Andrew Horatio Reeder (July 12, 1807 – July 5, 1864) was the first governor of the Territory of Kansas.

Biography
Reeder was born in Easton, Pennsylvania to Absolom Reeder and Christina (Smith) Reeder. He was educated at an academy in Lawrenceville, New Jersey. He read law in a Pennsylvania law office and was admitted to the bar there in 1828. In 1831, he married Frederika Amalia Hutter. Together they had three sons and seven daughters.

Career
Reeder was a very loyal member of the Democratic Party and supported the idea of popular sovereignty which dealt with territories' decisions on the issue of slavery. On June 29, 1854, President Franklin Pierce appointed Reeder to the office of the governor of the territory of Kansas and remained in office until August 16, 1855, when he was fired.

Reeder took the oath of office on July 7 and arrived in Kansas on October 7. He served until April 17, 1855, when he left the territory, making Daniel Woodson acting territorial governor. Reeder returned to the Kansas Territory on June 23. As governor of the Territory of Kansas, Reeder was a proponent of the controversial Kansas-Nebraska Act, which let each territory's residents decide whether to allow or prohibit slavery. On March 30, 1855, one of the biggest voting frauds took place, when neighboring Missourians came into the Kansas Territory to vote illegally on the issue of Kansas being admitted into the US as a free state or a slave state. The incident caused border violence between Kansas and Missouri, part of the Bleeding Kansas period. Reeder refused to ratify the results, called for a new election to fill the vacancies, and designated the townsite of Pawnee as the meeting place for the first territorial legislature.

[Some records]

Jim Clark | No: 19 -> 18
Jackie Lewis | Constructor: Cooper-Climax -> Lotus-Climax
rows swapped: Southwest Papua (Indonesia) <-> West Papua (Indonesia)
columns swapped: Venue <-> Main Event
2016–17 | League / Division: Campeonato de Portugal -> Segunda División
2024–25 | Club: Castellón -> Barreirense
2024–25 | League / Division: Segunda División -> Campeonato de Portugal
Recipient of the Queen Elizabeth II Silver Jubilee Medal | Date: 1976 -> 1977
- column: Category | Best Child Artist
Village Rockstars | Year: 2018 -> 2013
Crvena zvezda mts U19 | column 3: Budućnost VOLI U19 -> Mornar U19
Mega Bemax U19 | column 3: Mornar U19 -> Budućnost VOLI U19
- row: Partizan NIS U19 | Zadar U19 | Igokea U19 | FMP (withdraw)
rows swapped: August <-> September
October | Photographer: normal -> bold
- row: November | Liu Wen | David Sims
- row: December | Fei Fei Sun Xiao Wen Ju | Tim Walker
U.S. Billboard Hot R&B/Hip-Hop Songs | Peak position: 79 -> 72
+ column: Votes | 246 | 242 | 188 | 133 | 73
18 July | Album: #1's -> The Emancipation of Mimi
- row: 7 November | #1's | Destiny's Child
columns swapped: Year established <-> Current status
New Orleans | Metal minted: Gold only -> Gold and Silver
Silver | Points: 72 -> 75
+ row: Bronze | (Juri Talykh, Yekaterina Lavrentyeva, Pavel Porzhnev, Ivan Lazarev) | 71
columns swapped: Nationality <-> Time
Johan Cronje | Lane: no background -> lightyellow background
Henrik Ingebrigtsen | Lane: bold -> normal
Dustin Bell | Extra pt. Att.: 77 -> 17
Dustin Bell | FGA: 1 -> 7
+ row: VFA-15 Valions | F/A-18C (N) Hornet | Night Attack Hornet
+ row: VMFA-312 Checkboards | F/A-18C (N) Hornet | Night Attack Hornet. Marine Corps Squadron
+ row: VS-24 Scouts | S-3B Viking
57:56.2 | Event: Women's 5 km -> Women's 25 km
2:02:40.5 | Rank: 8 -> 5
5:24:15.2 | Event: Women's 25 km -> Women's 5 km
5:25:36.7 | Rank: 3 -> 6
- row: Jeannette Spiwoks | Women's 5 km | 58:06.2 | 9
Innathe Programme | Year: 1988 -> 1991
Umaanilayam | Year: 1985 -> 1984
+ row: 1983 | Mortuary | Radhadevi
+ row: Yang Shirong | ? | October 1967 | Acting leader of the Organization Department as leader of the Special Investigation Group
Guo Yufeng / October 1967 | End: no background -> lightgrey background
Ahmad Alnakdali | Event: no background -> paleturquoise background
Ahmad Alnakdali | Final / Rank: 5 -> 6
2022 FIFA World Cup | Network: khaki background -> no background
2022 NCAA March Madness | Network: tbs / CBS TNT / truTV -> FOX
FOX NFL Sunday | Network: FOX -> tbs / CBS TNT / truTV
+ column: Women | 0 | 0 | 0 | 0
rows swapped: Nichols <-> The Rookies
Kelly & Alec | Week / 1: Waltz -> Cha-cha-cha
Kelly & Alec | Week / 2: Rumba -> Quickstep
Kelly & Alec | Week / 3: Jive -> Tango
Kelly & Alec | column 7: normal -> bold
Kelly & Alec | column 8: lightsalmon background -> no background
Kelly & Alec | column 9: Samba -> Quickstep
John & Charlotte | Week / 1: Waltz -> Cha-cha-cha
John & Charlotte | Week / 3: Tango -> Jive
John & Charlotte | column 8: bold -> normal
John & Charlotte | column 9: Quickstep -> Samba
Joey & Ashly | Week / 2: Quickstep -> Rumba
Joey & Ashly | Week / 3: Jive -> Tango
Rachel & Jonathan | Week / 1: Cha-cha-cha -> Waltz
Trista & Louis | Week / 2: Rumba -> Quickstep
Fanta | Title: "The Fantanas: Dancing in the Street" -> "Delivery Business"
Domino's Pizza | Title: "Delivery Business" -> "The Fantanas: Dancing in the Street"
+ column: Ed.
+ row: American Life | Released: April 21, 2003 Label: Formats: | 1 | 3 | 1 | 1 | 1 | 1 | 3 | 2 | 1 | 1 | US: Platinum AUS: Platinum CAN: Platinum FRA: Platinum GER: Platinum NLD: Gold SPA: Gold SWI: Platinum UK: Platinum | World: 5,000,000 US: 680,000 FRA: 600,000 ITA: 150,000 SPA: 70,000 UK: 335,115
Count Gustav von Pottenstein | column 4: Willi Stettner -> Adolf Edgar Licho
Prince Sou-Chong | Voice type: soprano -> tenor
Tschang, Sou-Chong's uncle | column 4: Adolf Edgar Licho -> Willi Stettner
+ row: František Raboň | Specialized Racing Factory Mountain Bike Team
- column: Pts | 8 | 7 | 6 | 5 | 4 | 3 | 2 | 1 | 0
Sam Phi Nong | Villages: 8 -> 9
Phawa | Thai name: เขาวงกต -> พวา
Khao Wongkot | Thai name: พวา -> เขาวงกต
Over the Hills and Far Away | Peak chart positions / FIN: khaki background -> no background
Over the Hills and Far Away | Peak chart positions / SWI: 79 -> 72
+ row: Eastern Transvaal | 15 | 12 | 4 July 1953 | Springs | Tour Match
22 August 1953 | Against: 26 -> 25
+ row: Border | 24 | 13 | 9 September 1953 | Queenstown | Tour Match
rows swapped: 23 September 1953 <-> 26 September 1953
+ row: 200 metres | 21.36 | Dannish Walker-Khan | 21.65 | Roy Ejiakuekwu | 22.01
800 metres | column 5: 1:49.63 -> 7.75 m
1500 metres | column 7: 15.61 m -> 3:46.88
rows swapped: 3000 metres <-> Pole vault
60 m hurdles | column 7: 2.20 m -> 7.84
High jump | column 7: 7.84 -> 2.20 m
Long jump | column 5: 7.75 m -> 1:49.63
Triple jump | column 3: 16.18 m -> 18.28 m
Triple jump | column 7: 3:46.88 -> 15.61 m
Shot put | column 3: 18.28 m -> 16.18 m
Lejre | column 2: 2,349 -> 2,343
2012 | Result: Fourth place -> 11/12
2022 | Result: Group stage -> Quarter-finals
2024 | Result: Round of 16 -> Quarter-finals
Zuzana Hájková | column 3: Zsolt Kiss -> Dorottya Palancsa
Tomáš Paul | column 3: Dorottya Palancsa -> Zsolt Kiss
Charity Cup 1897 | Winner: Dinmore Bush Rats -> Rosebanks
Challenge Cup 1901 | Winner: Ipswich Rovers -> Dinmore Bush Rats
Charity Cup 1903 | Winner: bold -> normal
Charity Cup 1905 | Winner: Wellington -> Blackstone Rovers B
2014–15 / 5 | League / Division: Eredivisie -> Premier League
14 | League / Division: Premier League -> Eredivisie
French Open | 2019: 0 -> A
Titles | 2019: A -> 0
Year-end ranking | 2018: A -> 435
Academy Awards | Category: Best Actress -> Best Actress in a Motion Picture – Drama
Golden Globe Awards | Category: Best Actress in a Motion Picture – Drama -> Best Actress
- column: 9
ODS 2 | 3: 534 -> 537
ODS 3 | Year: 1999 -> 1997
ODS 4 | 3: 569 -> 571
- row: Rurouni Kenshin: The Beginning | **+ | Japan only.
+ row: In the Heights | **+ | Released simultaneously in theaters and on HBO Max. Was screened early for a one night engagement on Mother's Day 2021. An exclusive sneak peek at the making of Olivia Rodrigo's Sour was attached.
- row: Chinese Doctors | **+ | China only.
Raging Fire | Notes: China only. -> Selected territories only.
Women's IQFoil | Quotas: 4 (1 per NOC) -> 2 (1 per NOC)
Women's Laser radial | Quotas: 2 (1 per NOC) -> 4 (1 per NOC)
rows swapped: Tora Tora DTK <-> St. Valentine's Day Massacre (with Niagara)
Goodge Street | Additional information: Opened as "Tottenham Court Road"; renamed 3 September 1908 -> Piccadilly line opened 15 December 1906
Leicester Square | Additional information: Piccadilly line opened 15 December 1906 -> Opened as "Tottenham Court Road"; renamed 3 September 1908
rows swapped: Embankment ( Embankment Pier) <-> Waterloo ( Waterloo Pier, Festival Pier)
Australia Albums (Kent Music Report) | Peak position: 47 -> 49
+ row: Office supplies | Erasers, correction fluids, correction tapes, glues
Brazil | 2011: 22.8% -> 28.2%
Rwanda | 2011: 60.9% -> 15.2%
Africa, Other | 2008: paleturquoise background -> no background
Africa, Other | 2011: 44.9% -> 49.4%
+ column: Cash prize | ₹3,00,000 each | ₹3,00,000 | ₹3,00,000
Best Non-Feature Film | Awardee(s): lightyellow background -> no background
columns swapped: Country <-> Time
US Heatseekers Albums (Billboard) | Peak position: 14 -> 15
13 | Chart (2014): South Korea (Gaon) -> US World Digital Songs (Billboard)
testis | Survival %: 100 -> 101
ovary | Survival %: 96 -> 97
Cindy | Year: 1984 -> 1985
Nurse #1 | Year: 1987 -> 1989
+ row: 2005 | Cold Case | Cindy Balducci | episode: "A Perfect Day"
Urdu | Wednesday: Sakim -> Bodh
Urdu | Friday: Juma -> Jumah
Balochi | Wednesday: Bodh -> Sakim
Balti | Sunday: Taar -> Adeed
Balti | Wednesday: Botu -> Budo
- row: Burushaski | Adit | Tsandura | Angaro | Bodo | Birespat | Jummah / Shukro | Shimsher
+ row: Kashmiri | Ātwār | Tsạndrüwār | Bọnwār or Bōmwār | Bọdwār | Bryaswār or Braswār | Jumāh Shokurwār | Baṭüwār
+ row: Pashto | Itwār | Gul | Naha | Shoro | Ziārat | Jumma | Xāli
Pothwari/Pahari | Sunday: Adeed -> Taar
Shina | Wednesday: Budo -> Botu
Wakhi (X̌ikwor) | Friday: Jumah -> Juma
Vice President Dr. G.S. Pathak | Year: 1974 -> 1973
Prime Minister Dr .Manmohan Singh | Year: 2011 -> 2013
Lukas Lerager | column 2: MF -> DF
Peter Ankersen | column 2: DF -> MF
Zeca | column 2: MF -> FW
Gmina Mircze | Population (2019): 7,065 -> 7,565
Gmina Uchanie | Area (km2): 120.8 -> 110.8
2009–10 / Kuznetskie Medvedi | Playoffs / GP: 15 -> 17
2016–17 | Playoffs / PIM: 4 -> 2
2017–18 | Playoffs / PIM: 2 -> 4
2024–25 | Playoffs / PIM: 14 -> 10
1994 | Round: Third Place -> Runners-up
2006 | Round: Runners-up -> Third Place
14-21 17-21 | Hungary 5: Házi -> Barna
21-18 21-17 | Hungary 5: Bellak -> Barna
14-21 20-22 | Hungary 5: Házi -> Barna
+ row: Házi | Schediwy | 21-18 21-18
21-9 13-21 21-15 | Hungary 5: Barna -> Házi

WORK TO COMPLETE:
a - According to the text about Andrew Horatio Reeder, in what town was he born?
b - List every person named in the text about Andrew Horatio Reeder, other than Reeder himself.

ANSWERS FOR THE EXERCISE:
a - Easton, Pennsylvania

b - Absolom Reeder, Christina (Smith) Reeder, Frederika Amalia Hutter, Franklin Pierce, Daniel Woodson